We captured many a street graphic – horshumainParis philosophy 2015n.org, from its website, translates thus:

There, he warns: “Terrorism will not come from al-Qaeda , but the elements ,” he says . And who else to talk about Nietzsche ? ” There is crime to release energy without assigning great goals and great purposes and the vengeance of the elements is not a pure legend. ” Examples ? Chernobyl , Fukushima and Oklahoma, more recently. ” Nature does not care man . That makes it fun to scientific or not, one against formidable attack is on. ” Above Human and chose sides.

We had come to Musee Montmartre in February, the trees barren, and returned in March, trees full of plum blossoms, water lillies about to bloom in the fish pond outside the cafe. Loveliness all around; Paris in the Spring; but the Winter, if 40 degree temperatures and a bit of rain is winter, is a great time to explore, feeling the place is for the moment, your own.

I went seeking French history, particularly the Impressionist, Surrealist and Existentialist periods. Found, in Nadja, the “great surrealist novel,” that the heroine, Nadja, was left to live out her existence in a mental institution, never to receive a visit from her lover, Breton, who had moved on to another woman muse so he could complete his book on Nadja. The whole movement seemed focused on men finding their “own voice” and women were, well, les muses. Fantasy women; certainly not worth sharing power with.

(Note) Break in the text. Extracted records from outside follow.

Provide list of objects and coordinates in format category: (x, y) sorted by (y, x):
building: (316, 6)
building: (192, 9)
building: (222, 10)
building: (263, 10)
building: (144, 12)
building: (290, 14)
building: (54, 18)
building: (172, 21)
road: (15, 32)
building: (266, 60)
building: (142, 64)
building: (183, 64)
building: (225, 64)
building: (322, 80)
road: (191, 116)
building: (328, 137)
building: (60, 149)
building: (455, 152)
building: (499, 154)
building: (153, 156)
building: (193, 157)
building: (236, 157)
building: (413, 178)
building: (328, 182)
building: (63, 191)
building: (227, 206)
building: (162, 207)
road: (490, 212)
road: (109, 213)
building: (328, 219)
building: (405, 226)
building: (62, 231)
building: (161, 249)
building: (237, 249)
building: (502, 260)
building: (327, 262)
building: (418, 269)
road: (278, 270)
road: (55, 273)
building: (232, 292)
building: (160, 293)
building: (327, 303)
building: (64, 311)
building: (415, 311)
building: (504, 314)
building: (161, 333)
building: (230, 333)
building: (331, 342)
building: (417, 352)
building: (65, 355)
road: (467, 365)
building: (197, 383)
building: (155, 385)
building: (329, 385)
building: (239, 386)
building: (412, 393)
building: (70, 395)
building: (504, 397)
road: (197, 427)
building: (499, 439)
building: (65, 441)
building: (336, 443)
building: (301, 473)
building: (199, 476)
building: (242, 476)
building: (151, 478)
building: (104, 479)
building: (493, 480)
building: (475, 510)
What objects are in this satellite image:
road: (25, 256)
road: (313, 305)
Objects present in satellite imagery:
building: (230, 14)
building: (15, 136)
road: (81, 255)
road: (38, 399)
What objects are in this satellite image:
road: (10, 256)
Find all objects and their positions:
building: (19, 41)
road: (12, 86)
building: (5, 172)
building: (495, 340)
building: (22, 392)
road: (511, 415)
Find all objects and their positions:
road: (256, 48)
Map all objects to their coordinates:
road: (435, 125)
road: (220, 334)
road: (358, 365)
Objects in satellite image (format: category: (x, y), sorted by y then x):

Was fascinated, then, to realize that Suzanne Valadon, mother of Utrillo, had her own career as a painter, her own studio, her lover, the friend of her son. She is painted famously by Renoir, standing on the standing swing in his gardens. Wayne took a picture of me there as well as of me facing off with Picasso in a photo where he is as bullish as he got. The Minataur for sure, my new favorite Picasso paintings after visiting the Picasso Musee.

So if Surrealism was about men finding their muse, and Existentialism was about “the decisions you make in your life” determining who you become, where was there a place for children? For a fully-developed love between men and women? Perhaps we are working on that now? One would hope!